FloodSmart Re Ltd. (Series 2023-1) – Full details:
The U.S. Federal Emergency Management Agency (FEMA) is back in the catastrophe bond market for what will be its sixth FloodSmart Re Ltd. transaction.
For its first issuance of 2023, FEMA’s FloodSmart Re Ltd. special purpose insurer vehicle is aiming to secure at least $250 million of additional reinsurance for the National Flood Insurance Program (NFIP).
As with every one of FEMA’s previous FloodSmart Re catastrophe bonds for the NFIP, this new Series 2023-1 issuance will sit alongside the traditional reinsurance tower and its other cat bonds, as FEMA continues to build out its reinsurance tower with multi-year capital markets coverage, alongside its annual one-year traditional reinsurance renewal.
Sources told us that that FEMA’s special purpose insurer, FloodSmart Re Ltd., will issue two tranches of Series 2023-1 notes that will be sold to catastrophe bond funds and investors, with a goal of raising at least $250 million.
The proceeds from the sale will be used to collateralise retrocessional reinsurance agreements between FloodSmart Re and the ceding reinsurer, that is global player Hannover Re, which is once again fronting the investors for FEMA.
Hannover Re will pass on the reinsurance protection from FloodSmart Re, through reinsurance agreements entered into with FEMA and the NFIP, the ultimate reinsured party and the beneficiary of the flood reinsurance protection.
As with every other FloodSmart Re catastrophe bond, the reinsurance protection will cover the NFIP across a three-year term and on an indemnity and per-occurrence trigger basis, providing protection against flood losses arising from US named storm events.

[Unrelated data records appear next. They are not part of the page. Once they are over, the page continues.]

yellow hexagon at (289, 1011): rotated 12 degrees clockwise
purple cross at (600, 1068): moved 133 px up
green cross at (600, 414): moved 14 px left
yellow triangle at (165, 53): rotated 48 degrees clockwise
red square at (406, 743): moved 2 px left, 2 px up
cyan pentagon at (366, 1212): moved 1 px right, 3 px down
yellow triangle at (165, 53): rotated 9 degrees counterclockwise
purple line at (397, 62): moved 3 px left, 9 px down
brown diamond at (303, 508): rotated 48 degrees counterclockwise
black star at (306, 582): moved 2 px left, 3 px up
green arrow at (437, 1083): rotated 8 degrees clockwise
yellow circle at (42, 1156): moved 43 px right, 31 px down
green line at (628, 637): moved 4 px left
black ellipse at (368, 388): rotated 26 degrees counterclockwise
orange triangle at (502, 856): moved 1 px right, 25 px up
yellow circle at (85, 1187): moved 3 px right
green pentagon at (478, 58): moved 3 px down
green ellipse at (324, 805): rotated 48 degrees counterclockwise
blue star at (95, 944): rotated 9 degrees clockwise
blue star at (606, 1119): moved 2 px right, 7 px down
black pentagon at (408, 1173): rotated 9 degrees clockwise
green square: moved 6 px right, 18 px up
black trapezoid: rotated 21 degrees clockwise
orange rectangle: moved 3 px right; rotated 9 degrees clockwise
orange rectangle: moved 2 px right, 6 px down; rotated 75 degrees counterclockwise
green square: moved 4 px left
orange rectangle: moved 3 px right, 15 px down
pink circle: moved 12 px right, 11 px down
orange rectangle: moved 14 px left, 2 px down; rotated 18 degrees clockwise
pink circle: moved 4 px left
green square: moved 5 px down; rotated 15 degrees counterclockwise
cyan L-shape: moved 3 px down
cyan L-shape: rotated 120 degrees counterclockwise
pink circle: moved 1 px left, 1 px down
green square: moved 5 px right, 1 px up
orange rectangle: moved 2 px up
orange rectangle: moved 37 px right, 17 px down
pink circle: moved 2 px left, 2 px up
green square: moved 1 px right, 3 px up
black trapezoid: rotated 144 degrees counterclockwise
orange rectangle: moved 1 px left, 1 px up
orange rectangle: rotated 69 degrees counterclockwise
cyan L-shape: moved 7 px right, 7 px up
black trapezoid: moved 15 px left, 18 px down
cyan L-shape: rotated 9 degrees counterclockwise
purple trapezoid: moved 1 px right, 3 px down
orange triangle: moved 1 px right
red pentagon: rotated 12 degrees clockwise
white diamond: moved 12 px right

A $200 million Class A tranche of notes will cover a percentage of losses from an attachment point of $8 billion of losses, up to $10 billion of losses, giving them an initial attachment probability of 6.25%, an initial base expected loss of 5.35% and these notes are being offered to investors with spread guidance in a range from 16.25% to 17.25%.
A $50 million tranche of Class B notes will cover a percentage of losses from an attachment point of $7 billion of losses, up to $8 billion of losses, giving them an initial attachment probability of 7.45%, an initial base expected loss of 6.83% and these notes are being offered to investors with spread guidance in a range from 21.5% to 22.5%.
For comparison, at issuance, the 2021 issued tranche of Class A notes from the FloodSmart Re Ltd. (Series 2021-1) deal, attached at $7 billion, with an expected loss of 5.47% and priced to pay a spread of 13%, while the Class B notes from last year’s FloodSmart Re Ltd. (Series 2022-1) deal attached at $7 billion, with an expected loss of 5.48% and paid a spread of 13.75%.
We’re told the target size for this latest FEMA / NFIP flood catastrophe bond has been lifted slightly, with up to $275 million of reinsurance now being sought, while pricing has dropped to the bottom of initial guidance for both tranches of notes.
The Class A tranche of notes are now being pitched as up to $225 million in size.
The Class A notes come with an initial base expected loss of 5.35% and were first offered to investors with spread guidance in a range from 16.25% to 17.25%, but we’re told that this guidance has been reduced to the lowest-end of 16.25%.
The Class B notes remain at $50 million in size, we’re told.
They come with an initial base expected loss of 6.83% and were first offered to investors with spread guidance in a range from 21.5% to 22.5%, but this has now also been reduced to the lowest-end of initial guidance, at 21.5%, we understand.
FEMA secured the upsized $275 million of flood reinsurance for the NFIP with this latest FloodSmart Re catastrophe bond.
At the same time, the two tranches of notes were priced at the bottom-end of their initial coupon guidance.
The Class A tranche of notes priced to provide $225 million of reinsurance, with a coupon of 16.25%.
The Class B notes continued to provide $50 million in reinsurance, while their coupon was finalised at 21.5%.